第10話

 自分のどういう所が力不足で、それなのになぜ喜ばれたのか、なぜ住職から認められたのか、いまだに何もわかっていない法道だが、それでも何かの役には立てたことがうれしかった。


 その夜は幸い、睡眠時間を削らずに済んだ。布団にもぐって、別れ際の会話を振り返る法道。

 母親からの言葉に喜んでいたが、別れ際の会話で、うれしいと言われてなかったことに気が付いた。


 また自分だけうれしがってる と気分をまた少し落とし込む法道だが思い直す。



「ありがたいって言ってくれたよな」


 いいのか悪いのかわからない。


 が、即座にそのあとのことを思い直す。


 住職が住職として、あるいは師匠としてかもしれない。

「それでいい」

 って言ってくれたじゃないか と。


 ゲーム好きじゃなかったらあの子供たちの相手はできなかっただろう。

 いや、その前に子供たちがこっちにこなかったら、母親からのあんな言葉は絶対に出てこなかった。


「生死以外に人知の及ばない事ってあるもんだな。人の縁ってのも、思う通りにいかないし、思わぬところで繋がるもんだ」


 法道は布団の中でそうつぶやく。でもその縁をどうしていくかは、縁と出会った人の気持ち次第。

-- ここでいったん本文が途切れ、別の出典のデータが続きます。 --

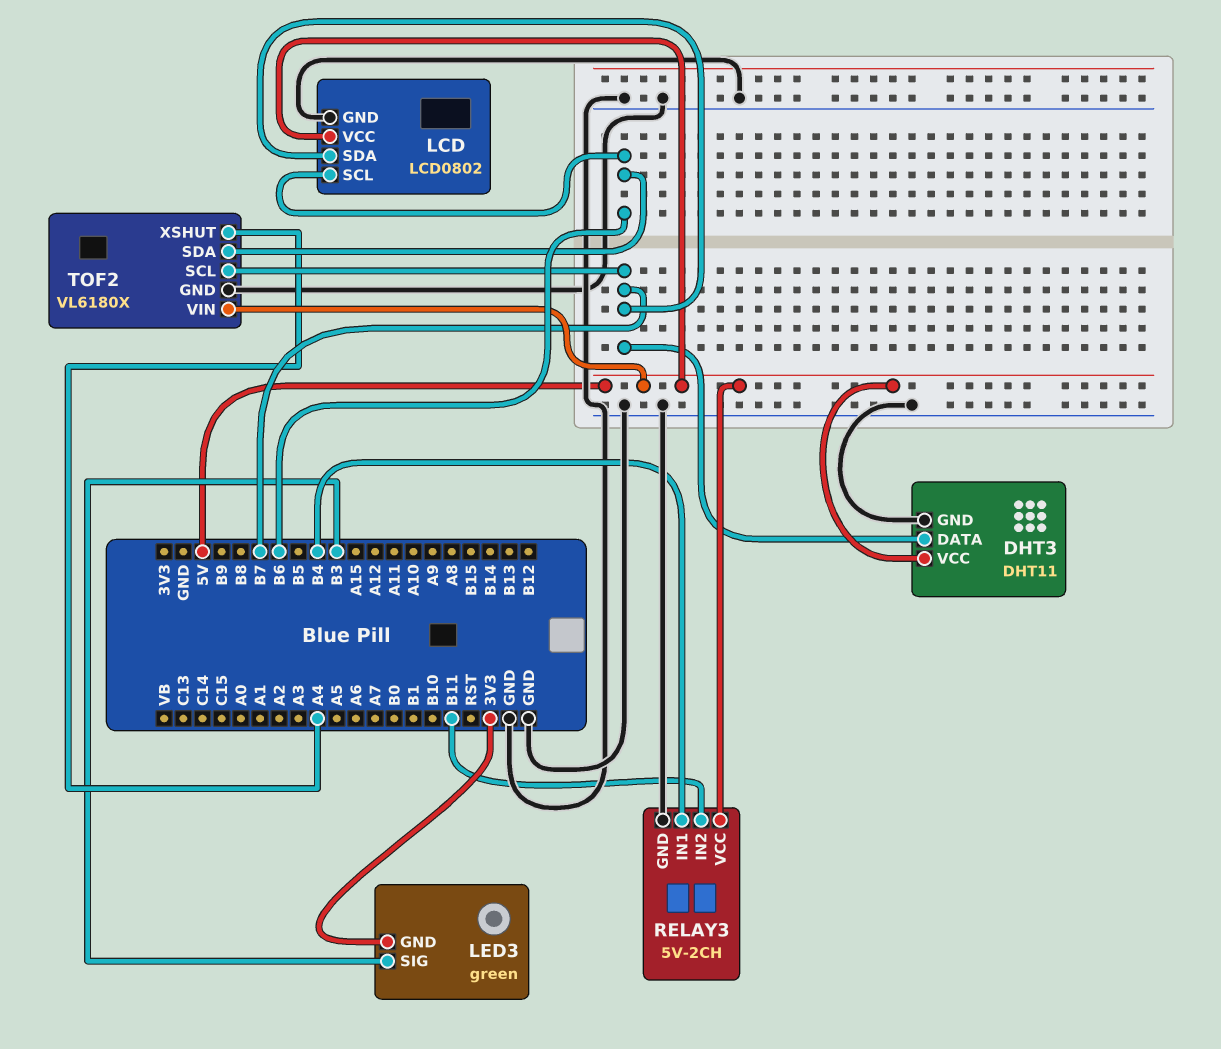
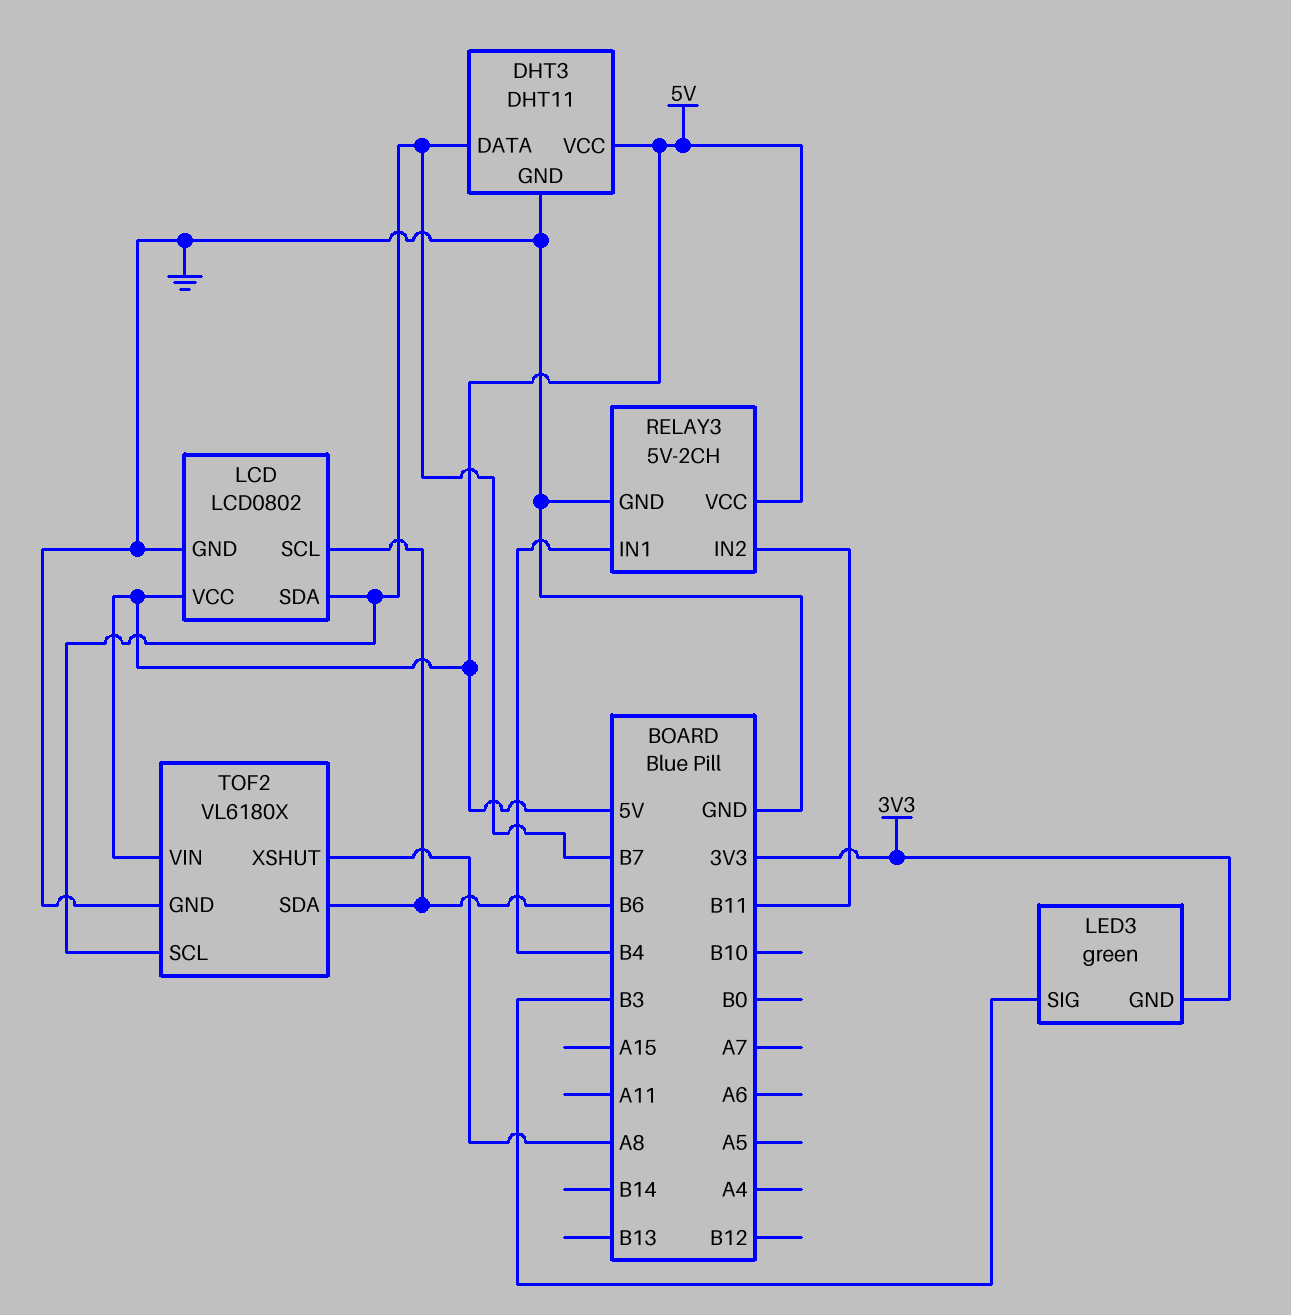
TOF2 pin XSHUT: A4 -> A8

 その法道の気持ちは、檀家への法話めいたことを話すことで檀家を寺と強く結ばれる縁よりも退屈しのぎの子供たちの相手という、彼にとって楽な縁を選んだ。僧侶としてそれはどうなのか。結果を見れば、自分の行為を住職が見てそれでいいと言ってくれた。


 無邪気な子供の相手は楽だし、楽しい。悲しんでいる遺族の相手は気を遣う。相手も法道より住職を希望する。そして法道は何にもできず、何も応えられなかった。無力のままでいる相手よりも何かの力になれる相手の方が、自分も価値があるような気がするし相手も喜んでくれる。


 今回は相手ばかりじゃなく、その母親がしてほしかったことをしてあげられた。

 誰かの力になりたかったことができた。

 誰かの力になれることをやらせてもらった。


 単純にあの事態を第三者から見たら、子供たちは明らかに退屈していた。あそこで何か騒ぎを起こされるとみんなに迷惑が掛かり母親は困る。法道はその子供たちの暇つぶしの相手になり、母親は安心した。

 

 困ってる人を助けただけ。騒ぎは起こってないから、それを未然に防いだだけ。

 

 でも困ってる人を助けることは、僧侶でなくてもできることだろう。あの子供たちの従兄だって何人かいたじゃないか。


 でも彼らは、相手になりたくてもできなかった。相手になれたのは自分だけだった。


 僧侶であったから、住職がいたからできたこともあったのか。そして住職でもできなかったこと。


  

 そして、必要な用事が済むまでずっとあの子供たちに付き添った。



 枕経の用事一通り振り返り、法道は一つの単語にたどり着く。

 そしてその言葉を当てはめてもう一度思い返す。


 

 住職も、遺族たちから話をずっと聞いていた。付き添ってた。



 こういうことかと法道は自分で出した結論で一応落着する。




 悲嘆している人が多いあの場で、その思いに付き添い、寄り添うこと。

 

 

 法道は人生経験がまだ浅い。まだ体験していない悲しみもある。当然その思いにどう答えたらいいかもわからない。けれども少しでもあの母親の大変さを軽くしてあげられるほどの器量は持ち合わせていた。



 

 自分の無力さを感じたあの夜のことを思い出す。

 

 そして思い出した。

 自分だけ笑って、檀家は笑いながらも悲しい顔で見送ってくれたその後。


 住職は、いろんな話をしっかり聞いてきてくれたことをむしろ褒めてくれた。

 聞いてきた話を基に、戒名を作り、引導文を作る。作業に取り掛かる住職が褒めてくれたということは、いい仕事ができそうだということだ。

 


 それだけ、彼は遺族に寄り添うことができていたということだ。

 

 本人からすれば、ひたすら住職の言いなりになっていただけだったと思っていた。



 寄り添うこと、付き添うことを心掛けながら仕事をしたら、少しは意識も変わるだろうか。


 そんな自信なさげな思いはあるが、それでも自坊への帰りに身の回りに感じたほのかな明るさは、就寝前に少し力強くなった気がした。